Researchers at Houston Methodist University have discovered that proteins associated with neurodegenerative diseases such as dementia and amyotrophic lateral sclerosis (ALS) also help control important DNA repair processes. This repair system, known as DNA mismatch repair, corrects mistakes that occur when cells copy genetic material. The discovery suggests that this protein may influence both brain disease and cancer, potentially changing the way scientists think about these major health conditions.
This research Nucleic acid researchshowing that the protein ‘TDP43’ regulates genes involved in DNA error repair. When levels of this protein fall too low or rise too high, repair genes become overactive. Instead of protecting cells, increased repair activity can damage neurons, destabilize the genome, and increase cancer risk.
TDP43 plays an important role in DNA mismatch repair
“DNA repair is one of the most fundamental processes in biology,” said principal investigator Muralidhar L. Hegde, Ph.D., professor of neurosurgery in the Center for Neural Regeneration at Houston Methodist Research Institute. “What we discovered is that TDP43 is not just an RNA-binding protein involved in splicing, but is an important regulator of the mismatch repair machinery. This has major implications for diseases such as ALS and frontotemporal dementia (FTD), where this protein is abnormal.”
Researchers also found evidence linking this protein to cancer. By analyzing a large cancer database, the research team found that the higher the amount of TDP43, the higher the number of mutations within the tumor.
Proteins link neurodegeneration and cancer
“This shows that the biology of this protein is broader than just ALS or FTD,” Hegde said. “In cancer, this protein appears to be upregulated and associated with an increased mutational burden. Thus, this protein lies at the intersection of neurodegeneration and cancer, two of the most important disease categories of our time.”
Scientists say the discovery may suggest new therapeutic approaches. In laboratory models, reducing excessive DNA repair activity caused by aberrant TDP43 helped partially reverse cell damage. Hegde said controlling DNA mismatch repair could provide a therapeutic strategy.

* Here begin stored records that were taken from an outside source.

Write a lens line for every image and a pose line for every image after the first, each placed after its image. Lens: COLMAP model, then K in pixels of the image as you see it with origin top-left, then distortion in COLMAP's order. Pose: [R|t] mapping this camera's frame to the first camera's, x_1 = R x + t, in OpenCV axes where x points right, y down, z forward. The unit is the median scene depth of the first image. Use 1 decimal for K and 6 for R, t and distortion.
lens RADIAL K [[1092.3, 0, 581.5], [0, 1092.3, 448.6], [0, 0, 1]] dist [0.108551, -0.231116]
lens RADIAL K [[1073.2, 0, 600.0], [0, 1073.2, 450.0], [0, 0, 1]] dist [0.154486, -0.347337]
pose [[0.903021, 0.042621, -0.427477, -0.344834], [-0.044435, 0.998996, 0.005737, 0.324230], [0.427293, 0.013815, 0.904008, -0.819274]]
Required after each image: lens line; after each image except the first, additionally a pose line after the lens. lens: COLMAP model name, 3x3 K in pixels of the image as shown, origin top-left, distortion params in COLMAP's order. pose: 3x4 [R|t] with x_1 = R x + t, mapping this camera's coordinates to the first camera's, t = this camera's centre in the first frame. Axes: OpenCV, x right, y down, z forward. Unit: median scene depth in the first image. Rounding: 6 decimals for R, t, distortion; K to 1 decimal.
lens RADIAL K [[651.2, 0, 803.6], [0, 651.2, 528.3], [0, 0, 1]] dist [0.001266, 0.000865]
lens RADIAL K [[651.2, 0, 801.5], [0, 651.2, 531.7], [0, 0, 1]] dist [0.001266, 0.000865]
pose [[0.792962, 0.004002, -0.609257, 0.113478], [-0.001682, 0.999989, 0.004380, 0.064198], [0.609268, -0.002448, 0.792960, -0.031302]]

Other collaborators on the study were Houston Methodist’s Vincent Provacek, Suganya Rangaswami, Manohar Kodavati, Joy Mitra, Vikas Marojirao, Belmarini Vasquez, Gavin Blitz, and Sankar Mitra. Albino Bakora and John Tainor of MD Anderson Cancer Center. Issa Yusuf and Zuoshang Xu from the University of Massachusetts. Guo-Min Li of UT Southwestern Medical Center and Ralph Garruto of Binghamton University.
This research was primarily supported by internal funding from the National Institute of Neurological Disorders and Stroke (NINDS) and the National Institute on Aging of the National Institutes of Health (NIH), the Sherman Foundation Parkinson’s Disease Research Challenge Fund, and Houston Methodist Research Institute.